Рейн слыл и несомненно был рассказчиком высшего класса, фантазером, импровизатором, замечательным поэтом и человеком, презревшим условности не
в качестве позы, а как закон жизни.Его рассказы, которые слушались с усиленно бьющимся пульсом, были не то что смешными и не то, что грустными, они были гениальными. На Женю собирали толпу гостей, Жене предоставляли бессрочный пансион. Большой, неуклюжий, с черными лживыми глазами, всегда немного грустный, как бы человечный, Женя знал все: номер дома на Мойке, где родился Набоков, чем отличается версия "Лесного царя" Гете от версии того же царя Жуковского, как выглядит в данный момент портик Римского Пантеона, редактировала ли Мара Довлатова Зощенко, и кто редактировал Зощенко в отсутствие мары Довлатовой. Женя был вхож во все дома, расположенные как на пешеходном расстоянии от его дома, так и требующие услуг Советского Аэрофлота. Если бы мне кто-нибудь сказал, что реклама "Аэрофлота добрая рука/вас нежно пронесет сквозь облака" была сочинена Женей экспромтом в обмен на самолетный билет, я бы ни на минуту не усомнилась. Ему было доступно все.
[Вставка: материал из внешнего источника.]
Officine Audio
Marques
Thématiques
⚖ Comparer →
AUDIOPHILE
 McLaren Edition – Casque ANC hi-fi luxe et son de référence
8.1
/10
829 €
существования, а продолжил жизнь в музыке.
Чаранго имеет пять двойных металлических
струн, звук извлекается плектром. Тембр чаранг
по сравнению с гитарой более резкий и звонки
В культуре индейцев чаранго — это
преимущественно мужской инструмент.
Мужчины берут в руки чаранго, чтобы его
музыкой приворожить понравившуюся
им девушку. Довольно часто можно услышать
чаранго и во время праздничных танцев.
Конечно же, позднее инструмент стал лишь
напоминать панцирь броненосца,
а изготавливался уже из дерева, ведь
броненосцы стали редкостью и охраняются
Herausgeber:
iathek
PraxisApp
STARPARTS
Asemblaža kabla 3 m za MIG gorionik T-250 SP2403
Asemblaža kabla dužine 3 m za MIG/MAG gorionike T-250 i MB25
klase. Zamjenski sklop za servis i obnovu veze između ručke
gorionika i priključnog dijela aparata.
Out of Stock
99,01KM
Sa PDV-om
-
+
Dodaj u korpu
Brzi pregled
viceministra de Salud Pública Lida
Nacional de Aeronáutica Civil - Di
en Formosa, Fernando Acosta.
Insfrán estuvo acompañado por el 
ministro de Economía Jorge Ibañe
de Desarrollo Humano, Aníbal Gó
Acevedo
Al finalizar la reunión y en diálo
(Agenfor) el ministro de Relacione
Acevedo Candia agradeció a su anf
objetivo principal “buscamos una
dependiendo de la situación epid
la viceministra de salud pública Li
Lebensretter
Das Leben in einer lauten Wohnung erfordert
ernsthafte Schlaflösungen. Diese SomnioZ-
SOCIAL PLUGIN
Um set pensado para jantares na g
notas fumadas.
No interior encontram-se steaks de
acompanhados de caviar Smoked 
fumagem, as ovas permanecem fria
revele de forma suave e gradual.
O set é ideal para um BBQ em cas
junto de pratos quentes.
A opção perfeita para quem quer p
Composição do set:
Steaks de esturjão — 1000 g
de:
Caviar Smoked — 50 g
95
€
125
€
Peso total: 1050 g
Едва оказавшись во внутренних покоях, то есть втиснув себя в какую бы то ни было входную дверь, Женя чувствовал себя в чрезвычайной степени по-домашнему. Помню сборище, кажется, в доме Эры Коробовой и Толи Наймана, на улице Правды, где Женя убивает наповал историей дня рождения Евтушенко, где фигурировал стол, уходящий за линию горизонта, где плыла осетрина, "как регата под зноем заката," где цыгане плясали в обнимку с членами ЦК и где сам именинник, в костюме из американского флага, подаренного поэту мерией штата Мериленд, рыдал от тоски и одиночества.